• Extrait choisi
################
33L’article de Delphine Guedat-Bittighoffer, qui lui aussi poursuit cette exploration de nouveaux contextes et de nouveaux publics, est une contribution aux débats entourant l’ANL. L’un des reproches effectivement souvent adressés à l’ANL (peut‑être parce que le processus de modélisation est mal compris et/ou mal appliqué) est le côté automatique, presque robotisé, de la démarche. Or, dans son article où elle présente les résultats du volet qualitatif d’une étude quasi expérimentale d’envergure (ANL4AMi) menée dans l’académie de Nantes et qui s’est étalée sur 3 ans (2019‑2022), Delphine Guedat-Bittighoffer montre comment l’ANL peut arriver à sécuriser un public migrant en grande fragilité, par le cadre d’apprentissage qu’elle fournit, par les thématiques authentiques mobilisées, etc. Autrement dit, sur un terrain où on l’attendait moins (l’importance de la confiance en soi dans l’apprentissage d’une langue22), l’ANL peut jouer un rôle majeur.
################
• Données enregistrées
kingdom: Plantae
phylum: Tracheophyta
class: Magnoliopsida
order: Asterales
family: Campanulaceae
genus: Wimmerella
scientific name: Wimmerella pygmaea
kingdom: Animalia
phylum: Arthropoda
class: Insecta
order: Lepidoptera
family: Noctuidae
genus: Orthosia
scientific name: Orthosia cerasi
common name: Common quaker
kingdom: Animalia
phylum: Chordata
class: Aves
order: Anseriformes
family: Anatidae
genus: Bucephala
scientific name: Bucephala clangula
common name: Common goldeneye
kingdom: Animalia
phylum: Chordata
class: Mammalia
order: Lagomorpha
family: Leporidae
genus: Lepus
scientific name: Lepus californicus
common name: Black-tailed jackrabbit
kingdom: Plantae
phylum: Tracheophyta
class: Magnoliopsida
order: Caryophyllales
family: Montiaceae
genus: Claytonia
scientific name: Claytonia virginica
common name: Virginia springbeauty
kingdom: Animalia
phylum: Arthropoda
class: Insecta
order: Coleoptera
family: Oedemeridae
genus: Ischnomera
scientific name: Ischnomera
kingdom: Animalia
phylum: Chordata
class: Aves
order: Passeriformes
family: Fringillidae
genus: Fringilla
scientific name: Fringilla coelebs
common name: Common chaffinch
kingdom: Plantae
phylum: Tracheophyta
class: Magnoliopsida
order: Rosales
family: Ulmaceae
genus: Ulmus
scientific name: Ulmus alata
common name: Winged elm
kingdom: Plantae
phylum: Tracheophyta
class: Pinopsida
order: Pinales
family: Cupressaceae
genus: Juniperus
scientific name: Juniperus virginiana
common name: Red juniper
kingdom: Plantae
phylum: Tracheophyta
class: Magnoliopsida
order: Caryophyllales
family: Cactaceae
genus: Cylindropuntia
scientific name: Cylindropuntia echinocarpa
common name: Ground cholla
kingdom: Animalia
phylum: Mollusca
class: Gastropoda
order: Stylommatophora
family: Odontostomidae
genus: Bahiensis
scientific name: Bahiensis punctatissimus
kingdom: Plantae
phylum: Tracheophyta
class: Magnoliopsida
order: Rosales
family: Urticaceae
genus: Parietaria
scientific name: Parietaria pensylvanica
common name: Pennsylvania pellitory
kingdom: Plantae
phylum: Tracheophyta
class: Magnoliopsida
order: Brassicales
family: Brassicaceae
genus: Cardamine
################
• Consignes
1. D'après l'extrait choisi, dans quelle académie l'étude ANL4AMi a-t-elle été menée, et sur combien d'années s'est-elle étalée ?
2. Rédigez la suite du texte consacré à l'ANL auprès d'un public migrant, à partir de sa dernière phrase.

• Réponses successives
1. Elle a été menée dans l'académie de Nantes et s'est étalée sur trois ans, de 2019 à 2022.

2.
34Dans ce numéro, il n’était pas possible de faire l’impasse sur l’évaluation de l’efficacité de l’ANL. Cela reste effectivement un souci majeur, notamment quand une approche est présentée comme novatrice. Il y a aussi une volonté, chez plusieurs chercheurs de mesurer l’efficacité de l’ANL hors Canada et/ou hors initiateurs de l’approche. Et avec de nouveaux publics. Poursuivant ainsi le travail de synthèse des évaluations de Gettliffe (2020c), Isabelle Nocus et Inès Maksud approfondissent l’analyse critique et font plusieurs recommandations qu’elles testent en essayant de mesurer l’impact de l’ANL sur les compétences orales et écrites en français langue seconde d’élèves allophones en collège. Il s’agit des mêmes élèves que ceux de l’article précédent. Les résultats contrastés pour les compétences écrites tendent pour la compétence orale à rejoindre ceux présentés par Dat et coll. pour le niveau collège. Il reste cependant bien des études à mener pour affiner la mesure de l’efficacité de l’approche.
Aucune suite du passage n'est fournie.